Rebecca C Harvey, Anthony C James, Gemma E Shields
CNS Drugs 2016, 30 (1): 27-39
26801655

INTRODUCTION: Early-onset schizophrenia (EOS) is a serious debilitating disorder with considerable morbidity and a reduced life expectancy; therefore, early diagnosis and effective treatments are particularly important. Negative symptoms are more prominent in adolescents and children (compared with adults), and are key predictors of worse functional and clinical outcomes in EOS. Therefore, this study aimed to explore the relative efficacy of antipsychotics used in the treatment of EOS, with a focus on studies reporting effectiveness using the Positive and Negative Syndrome scale (PANSS), a scale that includes an overall symptom measure, in addition to separate subscales for positive and, importantly, negative symptoms.

METHODS: A systematic literature review was conducted using the MEDLINE and Cochrane Central Register of Controlled Trials databases to identify trials conducted in children and adolescents with schizophrenia, and symptom control was reported using the PANSS. A Bayesian random-effects network meta-analysis was performed, synthesising data for a number of outcomes, including mean change from baseline in PANSS scores, treatment discontinuation and weight gain.

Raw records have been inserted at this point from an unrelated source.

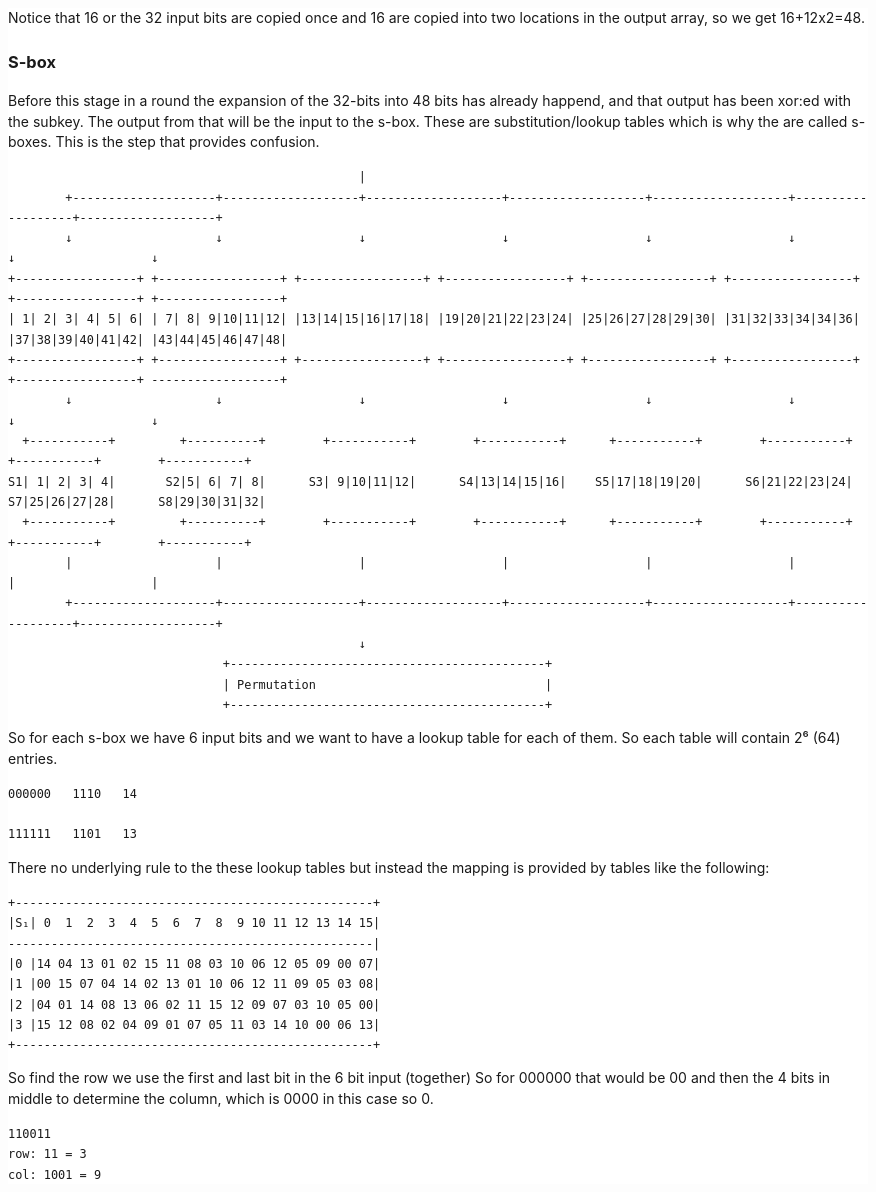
 ```
```
Notice that 16 or the 32 input bits are copied once and 16 are copied
into two locations in the output array, so we get 16+12x2=48.

### S-box
Before this stage in a round the expansion of the 32-bits into 48 bits has
already happend, and that output has been xor:ed with the subkey. The output
from that will be the input to the s-box. These are substitution/lookup tables
which is why the are called s-boxes. This is the step that provides confusion.
``` 
                                                 |
        +--------------------+-------------------+-------------------+-------------------+-------------------+-------------------+-------------------+
        ↓                    ↓                   ↓                   ↓                   ↓                   ↓                   ↓                   ↓
+-----------------+ +-----------------+ +-----------------+ +-----------------+ +-----------------+ +-----------------+ +-----------------+ +-----------------+
| 1| 2| 3| 4| 5| 6| | 7| 8| 9|10|11|12| |13|14|15|16|17|18| |19|20|21|22|23|24| |25|26|27|28|29|30| |31|32|33|34|34|36| |37|38|39|40|41|42| |43|44|45|46|47|48|
+-----------------+ +-----------------+ +-----------------+ +-----------------+ +-----------------+ +-----------------+ +-----------------+ ------------------+
        ↓                    ↓                   ↓                   ↓                   ↓                   ↓                   ↓                   ↓
  +-----------+         +----------+        +-----------+        +-----------+      +-----------+        +-----------+     +-----------+        +-----------+ 
S1| 1| 2| 3| 4|       S2|5| 6| 7| 8|      S3| 9|10|11|12|      S4|13|14|15|16|    S5|17|18|19|20|      S6|21|22|23|24|   S7|25|26|27|28|      S8|29|30|31|32|
  +-----------+         +----------+        +-----------+        +-----------+      +-----------+        +-----------+     +-----------+        +-----------+
        |                    |                   |                   |                   |                   |                   |                   |
        +--------------------+-------------------+-------------------+-------------------+-------------------+-------------------+-------------------+
                                                 ↓
                              +--------------------------------------------+
                              | Permutation                                |
                              +--------------------------------------------+
```
So for each s-box we have 6 input bits and we want to have a lookup table for
each of them. So each table will contain 2⁶ (64) entries.
```
000000   1110   14

111111   1101   13
```
There no underlying rule to the these lookup tables but instead the mapping
is provided by tables like the following:
```
+--------------------------------------------------+
|S₁| 0  1  2  3  4  5  6  7  8  9 10 11 12 13 14 15|
---------------------------------------------------|
|0 |14 04 13 01 02 15 11 08 03 10 06 12 05 09 00 07|
|1 |00 15 07 04 14 02 13 01 10 06 12 11 09 05 03 08|
|2 |04 01 14 08 13 06 02 11 15 12 09 07 03 10 05 00|
|3 |15 12 08 02 04 09 01 07 05 11 03 14 10 00 06 13|
+--------------------------------------------------+
```
So find the row we use the first and last bit in the 6 bit input (together)
So for 000000 that would be 00 and then the 4 bits in middle to determine the
column, which is 0000 in this case so 0. 
```
110011
row: 11 = 3
col: 1001 = 9
```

RESULTS: Eleven studies were included in the evidence synthesis, comprising 1714 patients across eight active interventions (aripiprazole, haloperidol, molindone, olanzapine, paliperidone, quetiapine, risperidone and ziprasidone) and placebo. All treatments showed a greater reduction in total PANSS scores vs placebo; however, only three interventions (molindone, olanzapine and risperidone) were associated with a statistically significant reduction in total PANSS scores at 6 weeks vs placebo. Haloperidol had the greatest reduction vs placebo; however, this result was not statistically significant [mean difference, -15.6, 95% credible interval (-35.4, 4.1)]. Haloperidol, olanzapine and risperidone showed a statistically significant reduction in positive PANSS scores vs placebo; however, whilst all interventions showed a trend of reduction in negative PANSS scores vs placebo, no comparisons were statistically significant.

CONCLUSIONS: Many of the treatments are efficacious in controlling symptoms, and all showed a trend of superiority vs placebo for total, positive and negative PANSS scores, although only olanzapine and risperidone yielded statistically significant results vs placebo for both total and positive PANSS scores. Varying results for discontinuation and weight gain demonstrate a need to balance efficacy with side-effect profiles.